___ EXTRACTED DATA ___

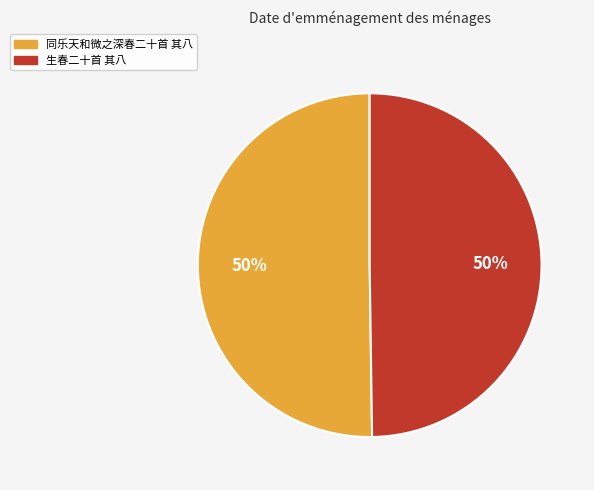

How many slices are in this pie chart?

2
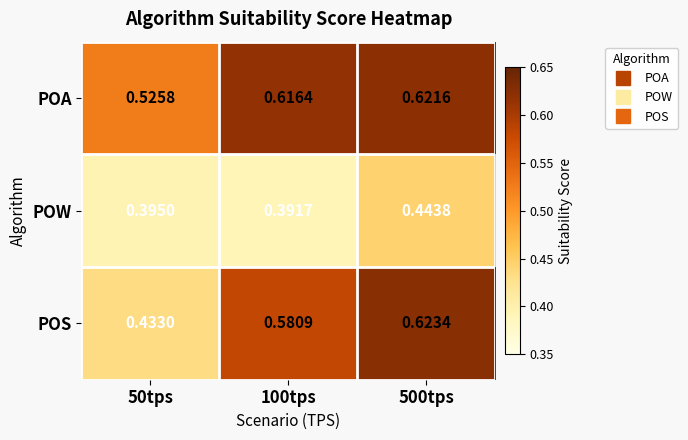

Count the number of data series in this chart.

3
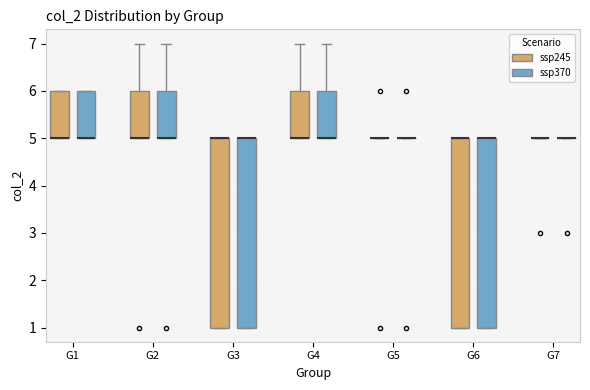

Reading left to right, transcribe this box plot: for each box, give where its median line is, the range the box spans, and where its two whiskers end, as read against the y-axis. The values are not printed on the chart, so give them approximately, as read against the axis.

G1 (ssp245): median 5 (drawn on the box's lower edge), box 5 to 6, whiskers 5 to 6
G1 (ssp370): median 5 (drawn on the box's lower edge), box 5 to 6, whiskers 5 to 6
G2 (ssp245): median 5 (drawn on the box's lower edge), box 5 to 6, whiskers 5 to 7
G2 (ssp370): median 5 (drawn on the box's lower edge), box 5 to 6, whiskers 5 to 7
G3 (ssp245): median 5 (drawn on the box's upper edge), box 1 to 5, whiskers 1 to 5
G3 (ssp370): median 5 (drawn on the box's upper edge), box 1 to 5, whiskers 1 to 5
G4 (ssp245): median 5 (drawn on the box's lower edge), box 5 to 6, whiskers 5 to 7
G4 (ssp370): median 5 (drawn on the box's lower edge), box 5 to 6, whiskers 5 to 7
G5 (ssp245): box collapsed to a line at 5, whiskers 5 to 5
G5 (ssp370): box collapsed to a line at 5, whiskers 5 to 5
G6 (ssp245): median 5 (drawn on the box's upper edge), box 1 to 5, whiskers 1 to 5
G6 (ssp370): median 5 (drawn on the box's upper edge), box 1 to 5, whiskers 1 to 5
G7 (ssp245): box collapsed to a line at 5, whiskers 5 to 5
G7 (ssp370): box collapsed to a line at 5, whiskers 5 to 5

___

EXERCISE -
Lay out all of the data above as a Markdown table with the columns "Row" and "Line," giving each non-blank line its own numbered row. Leave the pictures out.

TASK RESULT -
| Row | Line |
|---|---|
| 1 | How many slices are in this pie chart? |
| 2 | 2 |
| 3 | Count the number of data series in this chart. |
| 4 | 3 |
| 5 | Reading left to right, transcribe this box plot: for each box, give where its median line is, the range the box spans, and where its two whiskers end, as read against the y-axis. The values are not printed on the chart, so give them approximately, as read against the axis. |
| 6 | G1 (ssp245): median 5 (drawn on the box's lower edge), box 5 to 6, whiskers 5 to 6 |
| 7 | G1 (ssp370): median 5 (drawn on the box's lower edge), box 5 to 6, whiskers 5 to 6 |
| 8 | G2 (ssp245): median 5 (drawn on the box's lower edge), box 5 to 6, whiskers 5 to 7 |
| 9 | G2 (ssp370): median 5 (drawn on the box's lower edge), box 5 to 6, whiskers 5 to 7 |
| 10 | G3 (ssp245): median 5 (drawn on the box's upper edge), box 1 to 5, whiskers 1 to 5 |
| 11 | G3 (ssp370): median 5 (drawn on the box's upper edge), box 1 to 5, whiskers 1 to 5 |
| 12 | G4 (ssp245): median 5 (drawn on the box's lower edge), box 5 to 6, whiskers 5 to 7 |
| 13 | G4 (ssp370): median 5 (drawn on the box's lower edge), box 5 to 6, whiskers 5 to 7 |
| 14 | G5 (ssp245): box collapsed to a line at 5, whiskers 5 to 5 |
| 15 | G5 (ssp370): box collapsed to a line at 5, whiskers 5 to 5 |
| 16 | G6 (ssp245): median 5 (drawn on the box's upper edge), box 1 to 5, whiskers 1 to 5 |
| 17 | G6 (ssp370): median 5 (drawn on the box's upper edge), box 1 to 5, whiskers 1 to 5 |
| 18 | G7 (ssp245): box collapsed to a line at 5, whiskers 5 to 5 |
| 19 | G7 (ssp370): box collapsed to a line at 5, whiskers 5 to 5 |